- _EXCERPTED PASSAGE_:
■ ■ ■ ■ ■ ■ ■
Open batrived opened 6 months ago

batrived commented 6 months ago

SDK is using case-sensitive checks when formatting CloudEvents to Json based on "datacontenttype" value. MIME types type and subtype are case insensitive according to the spec.

For example, this code snippet throws exception: System.ArgumentException: 'JsonEventFormatter cannot serialize data of type System.String with content type 'application/JSON''

CloudEvent cloudEvent = new CloudEvent { Id = "event-id", Type = "event-type", Source = new Uri("https://cloudevents.io/"), Time = DateTimeOffset.UtcNow, DataContentType = "application/JSON", Data = "text" };

CloudEventFormatter formatter = new JsonEventFormatter(); var httpContent = cloudEvent.ToHttpContent(ContentMode.Structured, formatter);

jskeet commented 6 months ago

Could you clarify which spec (ideally with a link to the specific part) you mean? Is this a MIME types spec, or the CloudEvents spec? https://www.rfc-editor.org/rfc/rfc2046.html states that the charset parameter isn't case-sensitive, and that subtype names of image are not case-sensitive, but I don't see anything similar for "application".

batrived commented 6 months ago

@jskeet https://www.rfc-editor.org/rfc/rfc2045#section-2

From the above rfc:

All media type values, subtype values, and parameter names as defined are case-insensitive. However, parameter values are case-sensitive unless otherwise specified for the specific parameter.

jskeet commented 6 months ago

Thanks, that's helpful. Will look at what's required here - and also raise it with other CE SDK maintainers.
■ ■ ■ ■ ■ ■ ■
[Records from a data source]
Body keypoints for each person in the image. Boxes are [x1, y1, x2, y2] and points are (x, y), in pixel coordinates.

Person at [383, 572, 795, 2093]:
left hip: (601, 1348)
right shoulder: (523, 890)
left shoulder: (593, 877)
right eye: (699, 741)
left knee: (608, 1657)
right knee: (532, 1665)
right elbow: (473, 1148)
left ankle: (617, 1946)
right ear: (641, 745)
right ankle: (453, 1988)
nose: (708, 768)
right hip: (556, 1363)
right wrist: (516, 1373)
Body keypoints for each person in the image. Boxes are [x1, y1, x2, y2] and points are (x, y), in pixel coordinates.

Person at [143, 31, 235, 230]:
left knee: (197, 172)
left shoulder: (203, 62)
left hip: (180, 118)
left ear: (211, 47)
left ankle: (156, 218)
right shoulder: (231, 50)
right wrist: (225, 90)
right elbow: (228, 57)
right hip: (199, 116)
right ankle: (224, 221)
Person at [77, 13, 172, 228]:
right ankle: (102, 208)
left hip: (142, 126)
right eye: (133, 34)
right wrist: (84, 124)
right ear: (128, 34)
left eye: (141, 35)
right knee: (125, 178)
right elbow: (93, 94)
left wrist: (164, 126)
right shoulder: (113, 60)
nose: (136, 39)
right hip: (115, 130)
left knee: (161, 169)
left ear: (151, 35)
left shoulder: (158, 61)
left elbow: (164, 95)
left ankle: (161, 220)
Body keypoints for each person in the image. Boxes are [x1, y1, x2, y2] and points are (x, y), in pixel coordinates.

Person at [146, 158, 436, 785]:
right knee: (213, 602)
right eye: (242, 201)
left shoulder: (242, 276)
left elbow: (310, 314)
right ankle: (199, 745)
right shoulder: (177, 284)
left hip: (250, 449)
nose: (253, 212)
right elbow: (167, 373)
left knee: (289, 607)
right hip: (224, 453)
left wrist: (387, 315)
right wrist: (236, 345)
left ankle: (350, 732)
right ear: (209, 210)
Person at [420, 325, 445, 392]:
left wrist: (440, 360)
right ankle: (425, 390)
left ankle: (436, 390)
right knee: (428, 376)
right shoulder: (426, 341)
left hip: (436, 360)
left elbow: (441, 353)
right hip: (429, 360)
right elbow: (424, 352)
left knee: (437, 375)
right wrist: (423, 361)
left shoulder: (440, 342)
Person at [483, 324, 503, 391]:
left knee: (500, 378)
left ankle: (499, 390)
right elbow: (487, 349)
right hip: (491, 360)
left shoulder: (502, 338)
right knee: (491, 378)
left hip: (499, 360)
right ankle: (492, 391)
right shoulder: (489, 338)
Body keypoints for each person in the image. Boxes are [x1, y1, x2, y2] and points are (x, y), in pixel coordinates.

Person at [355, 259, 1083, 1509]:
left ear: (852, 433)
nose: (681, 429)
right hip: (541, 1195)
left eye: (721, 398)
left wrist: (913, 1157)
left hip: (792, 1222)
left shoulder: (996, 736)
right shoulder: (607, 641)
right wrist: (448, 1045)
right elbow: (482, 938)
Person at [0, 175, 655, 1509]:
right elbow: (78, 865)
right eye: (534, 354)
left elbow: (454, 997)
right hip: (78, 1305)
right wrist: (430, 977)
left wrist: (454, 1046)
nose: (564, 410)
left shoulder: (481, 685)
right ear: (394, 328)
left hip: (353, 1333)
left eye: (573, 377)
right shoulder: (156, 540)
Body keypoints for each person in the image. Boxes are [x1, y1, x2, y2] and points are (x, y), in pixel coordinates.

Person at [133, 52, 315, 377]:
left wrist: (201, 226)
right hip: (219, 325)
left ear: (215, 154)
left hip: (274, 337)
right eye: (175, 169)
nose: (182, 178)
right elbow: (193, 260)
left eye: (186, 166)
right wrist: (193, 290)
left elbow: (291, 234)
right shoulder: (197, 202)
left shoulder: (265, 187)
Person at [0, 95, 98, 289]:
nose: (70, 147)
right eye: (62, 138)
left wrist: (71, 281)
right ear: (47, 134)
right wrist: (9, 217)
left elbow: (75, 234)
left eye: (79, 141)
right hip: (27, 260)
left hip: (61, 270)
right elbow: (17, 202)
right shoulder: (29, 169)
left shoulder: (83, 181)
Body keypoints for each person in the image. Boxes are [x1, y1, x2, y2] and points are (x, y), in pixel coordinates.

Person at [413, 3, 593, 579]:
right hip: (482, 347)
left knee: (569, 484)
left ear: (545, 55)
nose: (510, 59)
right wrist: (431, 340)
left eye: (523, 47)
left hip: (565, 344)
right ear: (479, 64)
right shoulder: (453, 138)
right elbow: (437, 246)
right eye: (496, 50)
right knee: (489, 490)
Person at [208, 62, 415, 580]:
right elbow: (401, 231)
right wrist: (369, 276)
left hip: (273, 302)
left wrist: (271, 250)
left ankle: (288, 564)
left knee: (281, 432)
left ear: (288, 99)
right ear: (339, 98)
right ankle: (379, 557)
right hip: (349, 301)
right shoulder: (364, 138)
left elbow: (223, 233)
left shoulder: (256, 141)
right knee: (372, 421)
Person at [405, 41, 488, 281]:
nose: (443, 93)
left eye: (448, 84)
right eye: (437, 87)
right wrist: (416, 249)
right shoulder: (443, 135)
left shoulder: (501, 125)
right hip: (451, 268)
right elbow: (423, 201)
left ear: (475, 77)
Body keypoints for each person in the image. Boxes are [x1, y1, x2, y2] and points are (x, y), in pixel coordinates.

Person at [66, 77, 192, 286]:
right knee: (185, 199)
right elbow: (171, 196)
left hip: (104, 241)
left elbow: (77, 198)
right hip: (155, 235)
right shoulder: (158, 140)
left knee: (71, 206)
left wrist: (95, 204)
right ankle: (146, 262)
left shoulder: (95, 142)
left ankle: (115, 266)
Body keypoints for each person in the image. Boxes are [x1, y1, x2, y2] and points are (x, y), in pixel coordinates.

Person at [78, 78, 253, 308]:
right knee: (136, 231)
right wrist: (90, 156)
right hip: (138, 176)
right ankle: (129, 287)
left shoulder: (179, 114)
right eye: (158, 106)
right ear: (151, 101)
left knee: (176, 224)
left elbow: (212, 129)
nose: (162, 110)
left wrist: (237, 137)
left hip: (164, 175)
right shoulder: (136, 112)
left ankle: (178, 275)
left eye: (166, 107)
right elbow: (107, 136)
■ ■ ■ ■ ■ ■ ■
Continue the issue thread about case-sensitive content type checks in the CloudEvents SDK, starting after its final comment.

captainsafia commented 6 months ago

We may want to take a look at the code ASP.NET uses for header comparisons (ref) here. It's used in ASP.NET to validate Accepts headers and handle the case-sensitivity rules correctly, AFAIK. It also has some capabilities to filter out invalid subtypes like th application/cloudeventsfoobar that is mentioned in this TODO.

jskeet commented 6 months ago

We may want to take a look at the code ASP.NET uses for header comparisons (ref) here.

Yes, it's a shame that's not all in System.Net.Http.Headers.MediaTypeHeaderValue :( I suspect we'll need a really careful sweep through the code to find everything. I'll start keeping a log here...

captainsafia commented 6 months ago

Yes, it's a shame that's not all in System.Net.Http.Headers.MediaTypeHeaderValue :(

Yes, the Microsoft.Net.Headers stuff was specifically optimized for server/web scenarios as opposed to the "general purpose" types in System.Net.Http.Headers. We can get away with doing source-based code sharing to bring in the functionality from Microsoft.Net.Headers for this.